6:25 AM, August 17, 2006  
Blogger jac said...

Wonderfully illustrated !!!

Love the way you write.

2:33 AM, August 19, 2006  
Blogger Kimia said...

Long time no post dear Jarvenpa :)

2:35 PM, August 20, 2006  
Blogger jarvenpa said...

David, did check out your new posts; Foulla, I'm glad I made you feel a little better--these are harsh times in our beautiful world.
Thank you, jac!
And Kimia--well, I've been busy with the visiting bear, but there is a new post up.
And dear marly, I hope the summer is going well (so many wonderful new publications of your work!
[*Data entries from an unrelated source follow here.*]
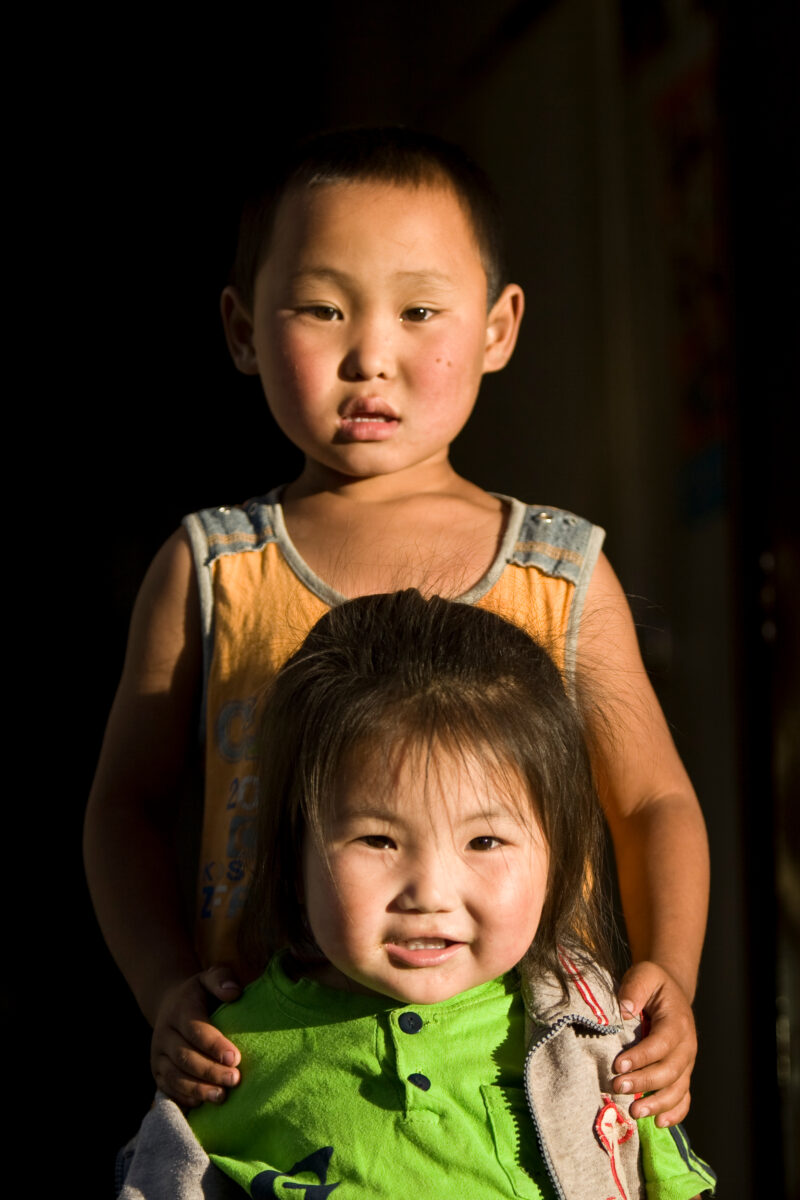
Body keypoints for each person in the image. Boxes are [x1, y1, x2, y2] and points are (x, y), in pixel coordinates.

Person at [84, 127, 708, 1129]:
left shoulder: (558, 572)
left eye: (420, 310)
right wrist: (163, 987)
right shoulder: (211, 570)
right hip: (281, 1083)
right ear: (242, 330)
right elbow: (123, 808)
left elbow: (651, 803)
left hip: (529, 1090)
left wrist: (667, 974)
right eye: (323, 309)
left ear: (498, 328)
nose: (370, 354)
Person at [118, 591, 715, 1199]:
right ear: (294, 853)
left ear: (558, 855)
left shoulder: (596, 1037)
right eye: (378, 840)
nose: (430, 893)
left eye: (484, 840)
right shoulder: (226, 1059)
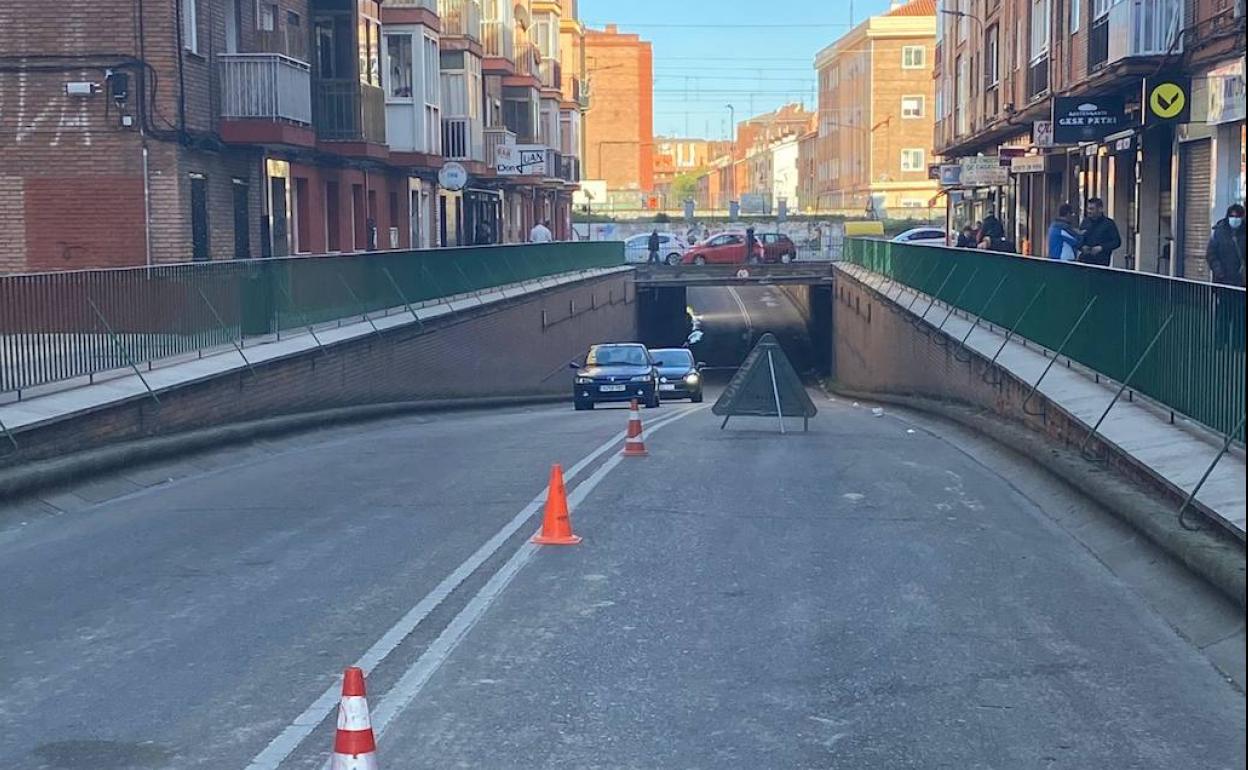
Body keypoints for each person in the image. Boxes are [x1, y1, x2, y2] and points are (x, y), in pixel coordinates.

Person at [1206, 203, 1246, 287]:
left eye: (1238, 216)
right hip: (1223, 281)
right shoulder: (1219, 232)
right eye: (1232, 216)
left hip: (1241, 282)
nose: (1235, 219)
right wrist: (1218, 271)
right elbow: (1211, 254)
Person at [1078, 198, 1121, 266]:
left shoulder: (1108, 224)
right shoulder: (1085, 222)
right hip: (1084, 261)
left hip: (1101, 262)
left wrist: (1101, 248)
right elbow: (1079, 238)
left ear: (1100, 209)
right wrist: (1082, 247)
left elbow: (1116, 242)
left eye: (1092, 209)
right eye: (1088, 208)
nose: (1089, 211)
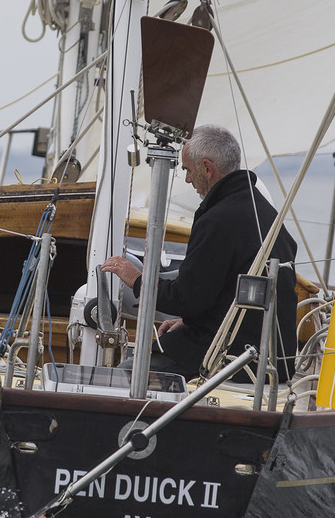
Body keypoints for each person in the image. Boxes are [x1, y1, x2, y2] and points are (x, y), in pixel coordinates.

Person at [101, 124, 297, 381]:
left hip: (234, 359)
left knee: (126, 373)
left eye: (188, 170)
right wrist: (188, 321)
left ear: (207, 168)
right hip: (272, 359)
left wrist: (137, 280)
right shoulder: (265, 213)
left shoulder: (219, 220)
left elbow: (187, 299)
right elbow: (224, 293)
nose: (187, 179)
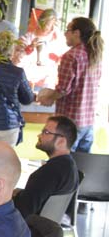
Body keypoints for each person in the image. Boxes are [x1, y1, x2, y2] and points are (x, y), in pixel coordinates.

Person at [37, 16, 103, 152]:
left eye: (67, 30)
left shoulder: (71, 56)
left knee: (64, 163)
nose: (65, 34)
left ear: (77, 33)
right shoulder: (95, 55)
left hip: (70, 122)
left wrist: (48, 98)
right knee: (82, 166)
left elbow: (63, 89)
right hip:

And soon--though not soon enough--the Adantis books in paperback).
And dear wandering woman--I am always honored when you stop here.

10:09 PM, August 24, 2006  
Anonymous dorei said...

When my grandmother passed away a few months ago, we were going through her apartment in New York and came across the letters my grandfather wrote to her -- when they were courting, and a few that were written afterwards.

While I love my husband dearly, for a brief moment, I was intensely jealous of my grandmother. They were beautiful paper monuments to 58 years of love and life. My grandmother lived 16 years beyond my grandfather, and she mourned him every day that they were not together. I imagine they're dancing now.